=== 元の文書 ===

耳慣れない「仏壇預かり」のサービスをご紹介。
倉庫との違いや活用法と利用するメリットや注意点も。

  • 2020.08.19

仏壇

ご本尊・ご先祖様を祀るお仏壇は、軽々しく扱うべきものではありません。
それは、お引越しの際も同様で、特に引っ越しなどの際には、大型のお仏壇がある家庭では取扱いに頭を悩ませる方も多いはずです。

大きなものであればあるほど、お仏壇を一人で運ぶことは難しくなりますから、誰かの手を借りなければなりません。
ただ、誰でも力があればよいというわけではなく、ゆっくり・優しく運ばなければ、お仏壇を傷つけてしまうおそれもあります。

この記事では、そんな引越し時のお仏壇に関する不安を取り除くため、専門家が我が家のお仏壇を預かってくれる「仏壇預かりサービス」について、メリット・注意点なども踏まえつつご紹介します。

検討中の方は、ぜひ一度参考にしていただければと思います。

仏壇預かりサービスとは

仏壇預かりサービスとは、引越しなどで家具を持ち出す際、お仏壇を専門業者が安全に保管してくれるサービスです。
修理のために預ける場合もありますが、このサービスに関しては該当しません。

引越しやリフォーム・家の解体など、事情があって家具を家から持ち出す場合は、このようなサービスがあることを覚えておくと安心です。

引越し時の一時預かりが主な理由

終の棲家を見つけた場合を除き、多くの家族はより良い環境を求めて、引越しを検討します。
家族が増えたり、逆に巣立ったりすることで、家に住む人の数も住環境も変わってきます。

諸事情により、家族が引越しを検討したとき、問題は家具をどう新居に運ぶかです。
そこで、多くの人は引越し業者に引越し作業を依頼するわけですが、中には取り扱いが難しいものもあります。

この業者にとって、扱いが難しいもののひとつに、お仏壇はカウントされます。

お仏壇は、一見重厚なデザインで丈夫に見えますが、実際には繊細な彫刻・はがれやすい金粉などが施されており、取り扱いには非常に注意が必要です。

また、引っ越し業者はあくまでも引っ越しのプロであり、お仏壇について知っているわけではありません。
どういう造りであり、どういう構造をしていて、どこを持てば良いのかというのを知っているのは少数です。

そのため、傷などが生じやすい場所をケアしてお仏壇を運べる業者には限りがあり、引越し業者の中には、そもそもお仏壇の運搬を取り扱っていないケースもあります。

理由は、大きなお仏壇を安置している家ほど、引越しの機会が少ないからです。
実家で先祖代々のお仏壇を守るおじいちゃん・おばあちゃんは、何か特別な理由がない限り、住み慣れた我が家を離れようとはしないでしょう。

こうして、引越し時にお仏壇を専門家が預かるという、仏壇預かりサービスへのニーズが生まれます。

=== 提供データ ===

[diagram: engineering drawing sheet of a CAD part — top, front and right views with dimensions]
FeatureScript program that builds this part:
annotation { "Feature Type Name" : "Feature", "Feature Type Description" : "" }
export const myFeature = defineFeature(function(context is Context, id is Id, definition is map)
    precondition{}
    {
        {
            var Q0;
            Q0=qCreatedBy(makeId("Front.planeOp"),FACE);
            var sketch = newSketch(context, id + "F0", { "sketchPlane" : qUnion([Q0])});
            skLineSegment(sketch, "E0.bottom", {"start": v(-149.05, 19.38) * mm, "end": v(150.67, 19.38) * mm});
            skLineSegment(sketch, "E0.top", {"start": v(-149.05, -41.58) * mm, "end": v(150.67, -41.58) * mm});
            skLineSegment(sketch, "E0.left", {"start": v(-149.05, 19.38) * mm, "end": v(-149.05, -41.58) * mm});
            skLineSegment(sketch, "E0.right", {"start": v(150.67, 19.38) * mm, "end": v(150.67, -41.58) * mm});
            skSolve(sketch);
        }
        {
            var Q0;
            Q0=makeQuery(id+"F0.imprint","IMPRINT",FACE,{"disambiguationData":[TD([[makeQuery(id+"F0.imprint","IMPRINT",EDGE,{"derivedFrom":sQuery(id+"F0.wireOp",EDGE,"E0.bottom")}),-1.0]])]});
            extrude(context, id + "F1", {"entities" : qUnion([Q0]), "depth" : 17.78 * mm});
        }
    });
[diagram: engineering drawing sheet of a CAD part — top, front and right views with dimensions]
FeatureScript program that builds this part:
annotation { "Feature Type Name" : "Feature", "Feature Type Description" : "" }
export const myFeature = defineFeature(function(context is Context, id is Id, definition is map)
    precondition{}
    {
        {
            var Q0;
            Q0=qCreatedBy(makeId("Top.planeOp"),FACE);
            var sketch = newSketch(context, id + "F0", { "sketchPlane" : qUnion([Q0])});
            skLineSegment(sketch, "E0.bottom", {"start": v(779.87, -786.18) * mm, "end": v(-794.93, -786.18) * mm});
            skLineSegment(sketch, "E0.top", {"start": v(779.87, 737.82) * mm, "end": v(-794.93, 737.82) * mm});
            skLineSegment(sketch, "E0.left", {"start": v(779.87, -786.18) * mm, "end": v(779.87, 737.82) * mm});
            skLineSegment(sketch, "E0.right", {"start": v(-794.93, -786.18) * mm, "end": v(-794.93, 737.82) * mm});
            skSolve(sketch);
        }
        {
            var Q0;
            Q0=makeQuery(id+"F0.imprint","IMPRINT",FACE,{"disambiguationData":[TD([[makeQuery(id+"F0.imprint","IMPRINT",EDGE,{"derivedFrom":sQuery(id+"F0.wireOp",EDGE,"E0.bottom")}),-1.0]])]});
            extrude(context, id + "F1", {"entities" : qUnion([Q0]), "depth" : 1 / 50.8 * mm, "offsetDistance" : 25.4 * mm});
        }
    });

===

→ **作成課題**:
a – 仏壇預かりの記事によると、お仏壇には実際にはどのような装飾が施されているか。
b – 仏壇預かりの記事が、家具を家から持ち出す事情として挙げているものをすべて書き出してください。
c – 仏壇預かりの記事を、最後の文の続きから書き継いでください。

→ **課題別の解答**:
a – 繊細な彫刻や、はがれやすい金粉などが施されている。

b – 引越し、リフォーム、家の解体

c –
お仏壇の目線から考えると、お仏壇だけ後から新居に引越しするニュアンスが近いでしょう。

リフォームなど、家自体を改装する場合にも検討が必要

先ほど、おじいちゃん・おばあちゃんは実家から動くケースは少ないと話しました。
しかし例外もあって、例えばリフォームを施工する場合は、一時的に自宅を離れなければなりません。

外装だけでなく内装にまで手を加えようとすると、お仏壇だけでなく、家の全ての家具を一時的に運び出さなければなりません。
もちろん、住んでいる当人も一時的に引越さなければならず、必要十分な広さの部屋が借りられるとは限らないため、トランクルームなどの収納部屋を検討することになるでしょう。

他の家具収納は別の場所へ一時的に移動できたとしても、さすがにお仏壇を押し入れなどで保管するのは、多くの人が申し訳なく感じるはずです。
それならいっそ、お仏壇のケアをしっかりできるプロに任せた方が、家族も安心するでしょう。

サービス元は購入した仏壇店というケースが多い

仏壇預かりサービスを提供している業者の多くは、販売元である仏壇店です。
お仏壇を売っている専門店なら、取り扱いには精通しているため、多くの人にとって違和感はないはずです。

ただ、北海道など、一口に各都道府県全域OKとすることが難しい地域もあり、可能であっても地域大手に限られるなどの制限もあります。
預かってくれる場合の金額についても、金額の相場観としては大きさや居住地域によって変わってきます。

購入時に仏壇預かりサービスの存在を意識することは難しいですが、必ずしも自社で購入したものだけにサービスを限っているわけではないため、迷ったらお店に相談することをおすすめします。

預かり専門、お掃除とセットでという業者も多い

上記の購入した仏壇店というケースですと、通販で買った場合や、遠方だった場合、買ったお店が無くなってしまっていた場合などは使えないという状況になります。

そういった方には、多くはないですが、お仏壇の預かりを主サービスとした業者に依頼するのも1つの手です。
また、専門ではなくとも、お仏壇の洗浄やお掃除をメインとしている業者も、結果的には預かるためそういったサービスを提供しています。

預かり、お掃除し、一定期間保管をしてくれた後に、キレイになったお仏壇を運んでくれるというサービスです。
お仏壇を安置してからかなりの長期間が経つ場合などは、色々な箇所に経年劣化が見られたり、塗装や金箔などがはげていたりといった箇所があるかもしれません。

そういった場合は、預かりサービスついでにお仏壇の洗浄もお願いしておくと一石二鳥と言えるかもしれません。

ただ、こういった場合は、通常の預かりサービスなどと比べて、場合によっては値段が非常に高くなってしまう場合があります。
遠方などの場合、そもそも運ぶ往復の移動費だけで数万円を超えてしまうといったケースもあり得ますので、注意が必要です。

仏壇預かりサービスを使うメリット

引越し業者やトランクルームを使うのと比較して、仏壇預かりサービスを利用する場合、その大きな利点は「仏壇・仏具のプロ」に自宅のお仏壇を預けられる点に集約されます。

以下に、具体的なメリットをご紹介します。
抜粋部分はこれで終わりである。